Superheroes have been a dominant force in cinema for years, hitting peak zeitgeist earlier this year after the release of a certain film. Infinity something? I think it did alright at the box office. What’s strange is that this popularity has never completely transitioned to mainstream gaming despite being a seemingly perfect fit. Even stranger when you consider how much of a staple one costumed crusader has been in gaming. Spider-Man has spawned some of gamers’ fondest memories, namely 2004’s superhero benchmark Spider-Man 2. But recent iterations of the wall crawling arachnid have failed to deliver quality. Can Insomniac’s triple A attempt buck the trend?

One major difference is that the game, thankfully, doesn’t bother with another rehash of the Spidey origin story. Radioactive spider and dead Uncle Ben, we’ve seen it a million times before. Instead we jump ahead 8 years, where we meet an adult Peter Parker who’s now a veteran vigilante. We get to skip the nerdy Peter learning his powers and get thrown right into the action, resulting in a more interesting experience both narratively and from a gameplay perspective.

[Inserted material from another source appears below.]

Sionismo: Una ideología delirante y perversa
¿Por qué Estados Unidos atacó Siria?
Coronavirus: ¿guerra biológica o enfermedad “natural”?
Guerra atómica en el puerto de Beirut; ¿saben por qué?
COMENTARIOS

The game is just as much about Peter as it is about his web-slinging alter ego and, although some of the mini games whilst playing from him can get dull, the writing and acting is good enough to keep the player engrossed. Of course we’re also joined by familiar faces like MJ, Aunt May and Miles Morales but the unique setting and timeline keeps things fresh and engaging. Peter’s trademark humour helps keep things cartoony and light, whilst a roaring score compliments the game’s more epic moments. All in all the final product delivers everything we love about the comics.

Sadly the game’s fabulous plot is let down by an open world that can at first seem somewhat lacklustre. Despite being beautifully crafted and detailed, Insomniac’s vision of New York can come across as a bit vapid due to the monotony of the side activities at the players disposal. There’s a lot of content on offer here, but much of it boils down to the usual sandbox tropes such as fetch quests, radio towers and fighting enemies. So it’s testament to just how balanced and fun the gameplay is that even after hours of doing the same old stuff, players can still get plenty of enjoyment out of exploring The Big Apple. The game’s RPG elements, such as upgradable gadgets, learnable skills and a host of new suits, means treading off the beaten path is not only enjoyable but rewarding.

Combat does nothing new, using the typical dodge and attack system popularised by the Batman Arkham and Shadow of Mordor series. Mix this with a swathe of acrobatic animations and the player really feels like crime fighting web head. However the star of the show has to be the game’s traversal mechanics. Based around an ethos of constant momentum, the speed swinging, web zipping and wall crawling all feel concise. It’s simple to use but very satisfying when mastered. Seamless transition between cutscenes and gameplay only adds to what is an incredible, cinematic tone.

Spider-Man is far from being the perfect game, falling over the same hurdles as many other open world titles. However it could mark the beginning of a new era of superhero games, perfectly embodying what it means to be your friendly neighbourhood Spider-Man.